Religious liberty means that all religions are free to identify and control their own ministries, without interference from the government. The institutional names of our Catholic ministries in Chicago are well known; for example, there are Catholic universities (like Loyola, DePaul and others) and Catholic schools (like St. Ignatius, Marian, Fenwick and others). There are Catholic hospitals and health care centers (like Resurrection, St. Anthony, St. Bernard and others). There are Catholic social service agencies (like Catholic Charities of the Archdiocese of Chicago) and Catholic child welfare institutions (like Misericordia, Mercy Home, Marillac House and many others). Under the HHS regulations, none of these institutions is Catholic. The government has unilaterally decided that it has the “right” to determine what is Catholic (or Jewish or Muslim) and what is not. Religious ministries are reduced to public services, with their identity changed by government edict. This is a novel intrusion of the government into the internal life of the church and other religious organizations. It is a First Amendment issue and will eventually be decided by the courts.

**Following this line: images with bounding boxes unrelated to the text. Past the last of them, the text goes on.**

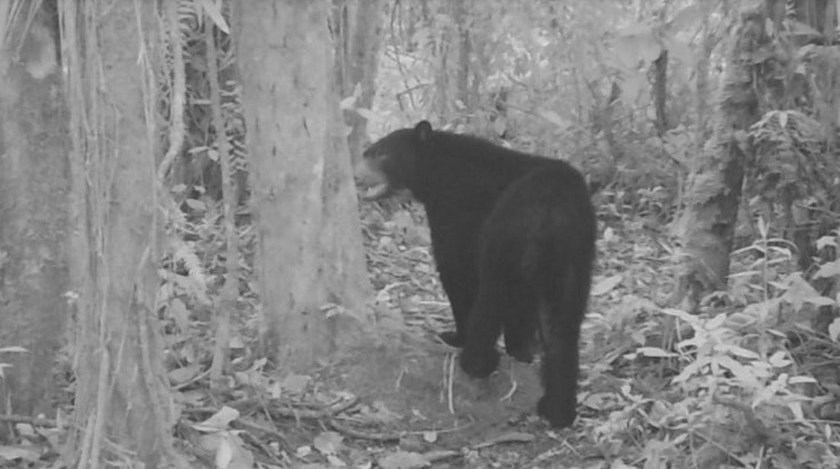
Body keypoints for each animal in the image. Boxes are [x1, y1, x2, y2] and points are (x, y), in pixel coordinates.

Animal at [358, 120, 596, 428]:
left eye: (380, 153)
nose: (356, 174)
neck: (436, 170)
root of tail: (551, 210)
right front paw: (522, 349)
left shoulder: (456, 209)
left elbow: (456, 269)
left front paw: (457, 335)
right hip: (573, 258)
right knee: (562, 322)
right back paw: (558, 409)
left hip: (505, 236)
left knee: (491, 296)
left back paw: (476, 361)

Freedom of conscience means that neither an institution nor an individual should be coerced by the government into doing or paying for an action they believe to be immoral. Institutional and personal conscience had previously been protected in federal health care legislation by the Hyde, Church and Weldon amendments. These legal protections have been removed from the health care law, and freedom of conscience has been restricted. This is a policy issue and will probably be decided by either legislative or executive action.
On a related note, Leroy Huizenga made a point yesterday on the First Things blog that I’ve touched on a couple of times and bears repeating:
The appeal to religious liberty is important, but it must be one prong of a two-pronged strategy. We must also explain why Christians historically have held contraception to be an intrinsic evil. Otherwise, we’ll be regarded at best as irrational eccentrics the state merely tolerates. In the long run, those simply tolerated tend not to fare well.

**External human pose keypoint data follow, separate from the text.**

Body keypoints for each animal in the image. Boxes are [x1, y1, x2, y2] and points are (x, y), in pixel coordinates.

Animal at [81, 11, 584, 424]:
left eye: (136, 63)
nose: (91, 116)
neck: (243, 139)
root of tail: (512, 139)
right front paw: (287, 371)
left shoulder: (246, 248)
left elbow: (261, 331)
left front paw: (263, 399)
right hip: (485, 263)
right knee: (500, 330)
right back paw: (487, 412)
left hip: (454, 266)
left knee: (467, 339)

It is not important, I think, that we actually convince people that Catholics are right on contraception, as amply demonstrated by the support for Catholic rights shown by many Protestants who accept contraception. I do think it is important that people see that we have substantive and well-thought-out reasons for why Catholics reject contraception (as did all major Christian bodies until 1930). We need to show that what is now the Catholic position isn’t simply the fruit of a papal diktat but rather that our position is beautiful, issuing forth from the most profound reflection on Nature and the human person, that our position is a matter of reason and not only revelation, that it’s not really a matter of a mere “religious exemption” at all.
We have before us a real opportunity not merely to defend our right to associate and serve freely in accord with our conscience but also to educate and thereby evangelize the wider public while also catechizing the many poorly-formed Catholics who have little problem with contraception. We should go on offense. …

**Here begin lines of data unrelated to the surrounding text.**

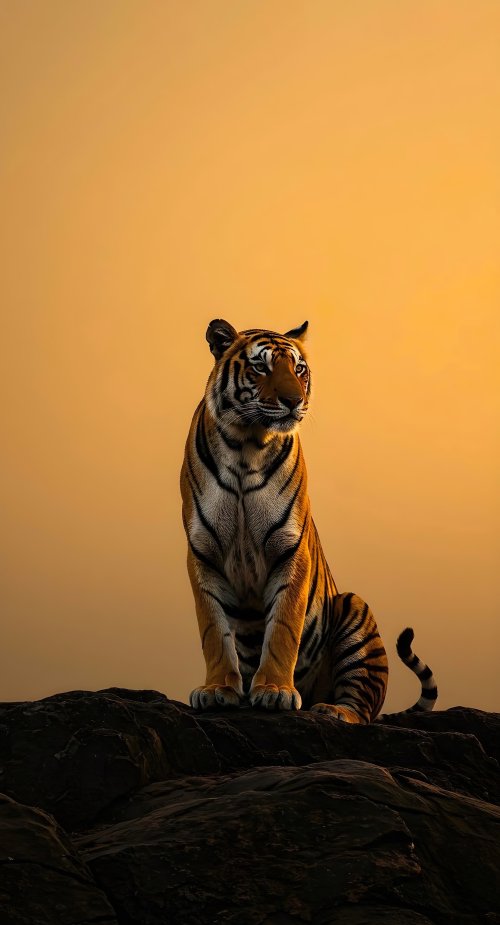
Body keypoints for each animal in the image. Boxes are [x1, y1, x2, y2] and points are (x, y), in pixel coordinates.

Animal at [180, 319, 438, 723]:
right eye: (261, 367)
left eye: (299, 369)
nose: (294, 400)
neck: (246, 447)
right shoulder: (203, 554)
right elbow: (214, 631)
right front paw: (218, 690)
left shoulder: (290, 550)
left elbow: (283, 628)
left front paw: (274, 691)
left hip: (354, 610)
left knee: (361, 709)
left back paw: (331, 710)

We ought to show how our thinking flows from our reasoned and realist conviction that grace completes nature, while the modern biotechnological nightmare we’re facing is a secularized version of the old voluntarist and nominalist idea that grace destroys it. Modern wills use technology to shape their bodies apart from any concern for our natures as embodied men and women. We might make the point that contraception isn’t healthcare because pregnancy isn’t a disease, even though our Gnostic culture considers children a cancer. We ought to argue that Humanae Vitae has proven prophetic. In the face of the West’s demographic decline, we ought to ask progressives what the ultimate ideal future towards which they’re progressing actually is—a sterile secular simulacrum of Eden bereft of the messiness of children?